Catherine’s attention was suddenly drawn to the approach of Beano, who was conspicuously unencumbered by a concertina file.

‘Did you not find it?’ she asked.

‘No, no, it was where she said. The concertina file’s at the foot of the stairs. It’s just . . .’

Beano had an odd look on his face, one that reminded her of Fraser when he was about to ask something that he already suspected might be really daft.

‘What?’ asked Laura impatiently.

‘Don’t laugh, but I think I’ve found something.’

‘You’re fair selling it to us with that build-up,’ said Catherine. ‘What is it?’

He grimaced a little, as though bracing himself for a backlash, then presented a small white plastic rectangle on the palm of his hand.

‘This was sitting on the shelf, right next to the concertina file. It’s a library card, for the Mitchell.’
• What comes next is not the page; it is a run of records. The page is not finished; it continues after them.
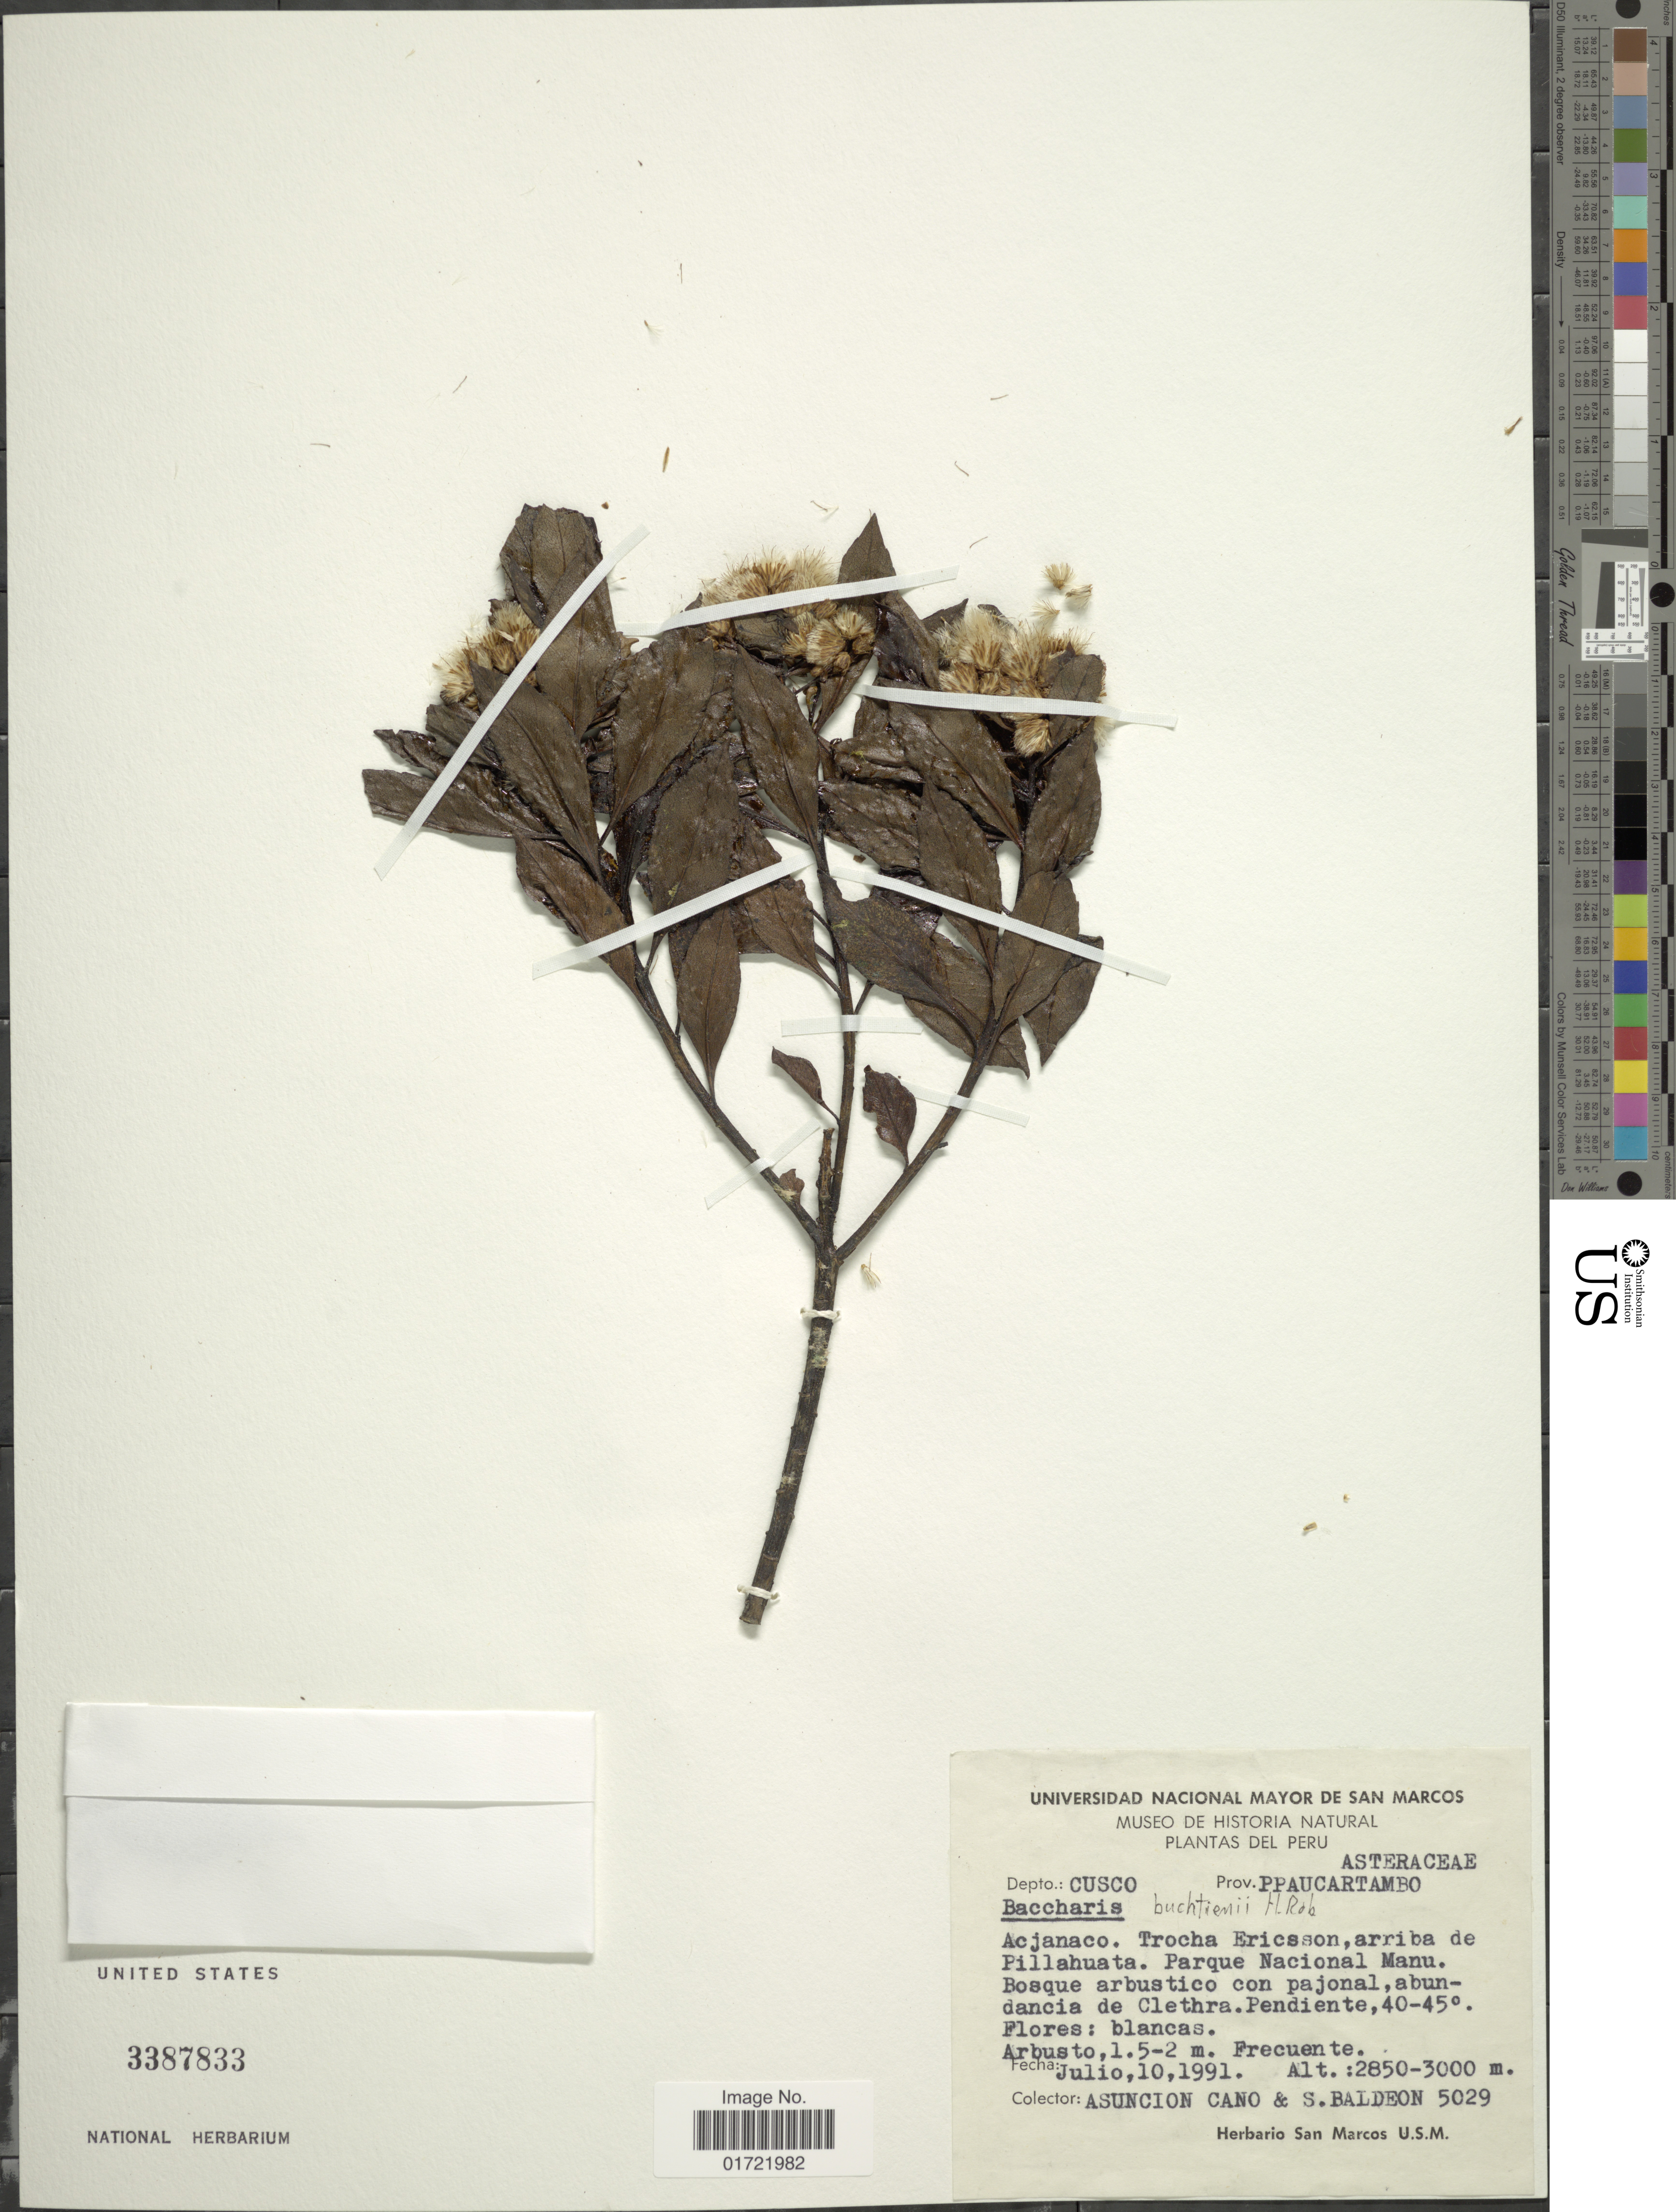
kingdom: Plantae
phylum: Tracheophyta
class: Magnoliopsida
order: Asterales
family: Asteraceae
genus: Baccharis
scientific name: Baccharis buchtienii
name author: H. Rob.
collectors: E. Cano & S. Baldeon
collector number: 5029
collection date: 1991-07-10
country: Peru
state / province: Cusco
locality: Prov. Ppaucartambo. Acjamaco. Trocha Ericsson,, arriba de Pillahuata. Parque Nacional Manu. 40-45 °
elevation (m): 2850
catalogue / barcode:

Laura failed to honour his request for no laughter.

‘And what significance are you ascribing to that?’ she asked.

‘Are you kidding? Finding a library card in a gangster’s house is like finding a crack pipe on the space shuttle.’

‘Beano’s right,’ Catherine said. ‘The only books they read are football biographies and true-crime memoirs by other hard men, just to see if they get a mention. And they don’t borrow them from the library.’

‘The card shows that he only joined up last month,’ Beano went on. ‘I think Stevie might have been doing some research.’